Synopsis
‘Sonic intimacy’ is a key concept through which sound, human and technological relations can be assessed in relation to racial capitalism. What is sonic intimacy, how is it changing and what is at stake in its transformation, are questions that should concern us all. Through an analysis of alternative music cultures of the Black Atlantic (reggae sound systems, jungle pirate radio and grime YouTube music videos), Malcolm James critically shows how sonic intimacy pertains to modernity’s social, psychic, spatial and temporal movements. This book explores what is urgently at stake in the development of sonic intimacy for human relations and alternative black and anti-capitalist public politics.
About the Authors
Malcolm James is Senior Lecturer in Media and Cultural Studies at the University of Sussex, UK. He is author of Sonic Intimacy (Bloomsbury 2020), Urban Multiculture: Youth, Politics and Cultural Transformation (2015), and co-editor of Regeneration Songs: Sounds of Investment and Loss in East London (2018).

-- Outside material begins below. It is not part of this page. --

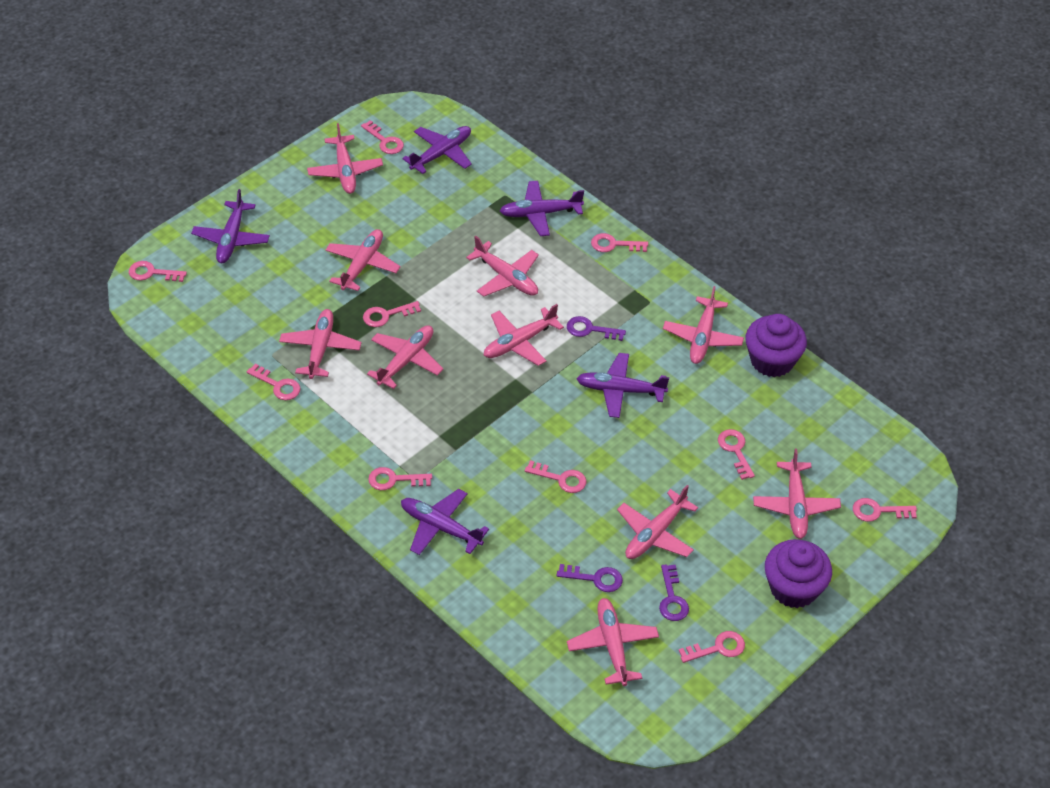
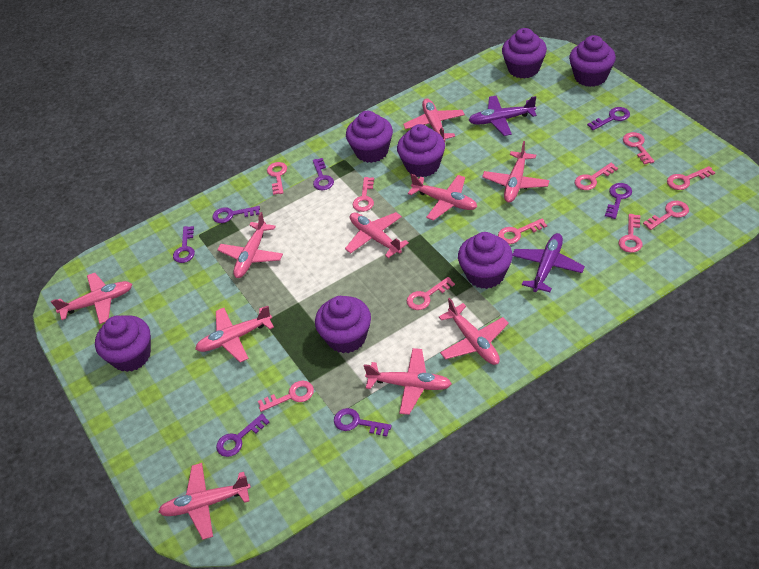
purple cupcake: 2 -> 7
purple key: 3 -> 7
purple plane: 5 -> 2

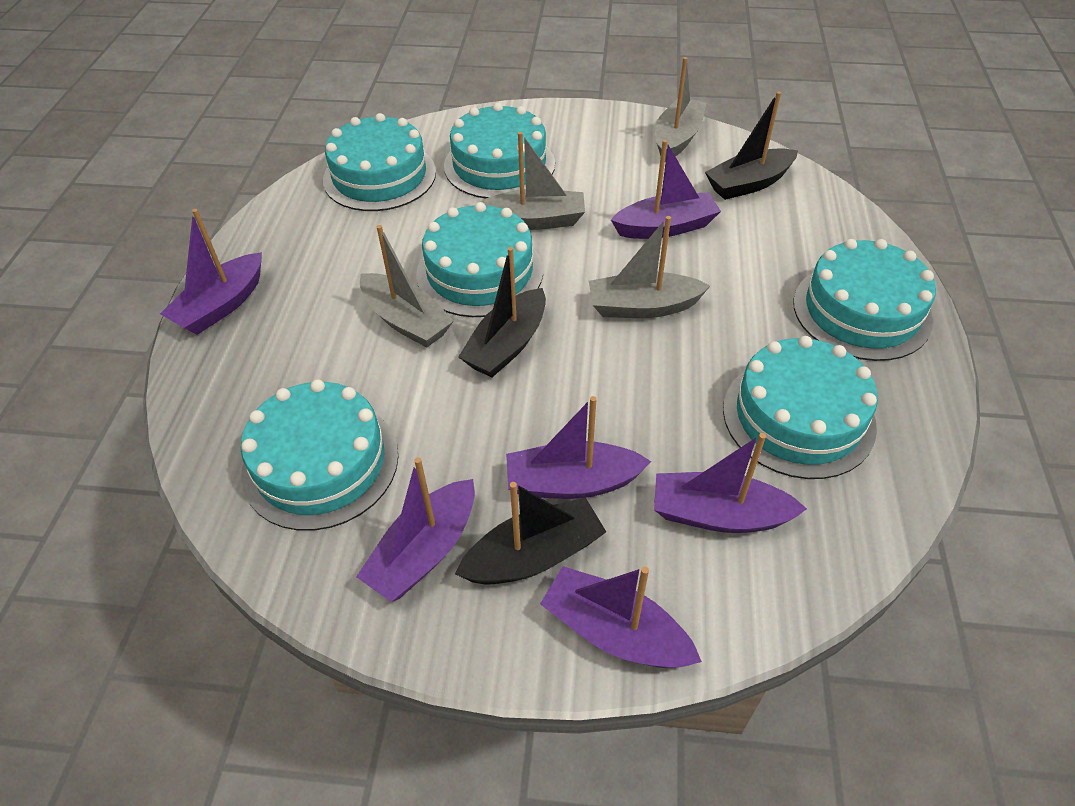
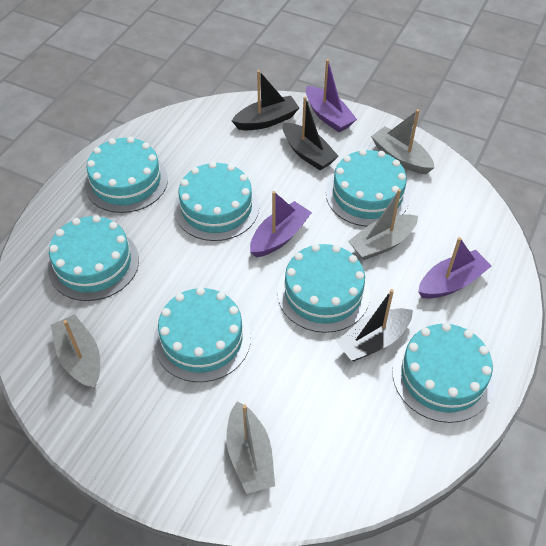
purple boat: 6 -> 3
turquoise cake: 6 -> 7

Michael Bull is Professor of Sound Studies at the University of Sussex, UK. His many authored books include Sirens (Bloomsbury 2020) and Sound Moves, iPod Culture and Urban Experience (Routledge, 2007). He is editor of the Routledge Companion to Sound Studies (2018) and The Auditory Culture Reader (Bloomsbury 2003, and 2016), and co-editor of the Bloomsbury Handbook of Sonic Methodologies (Bloomsbury, 2020). He is a founding editor of the journals, The Senses and Society and Sound Studies.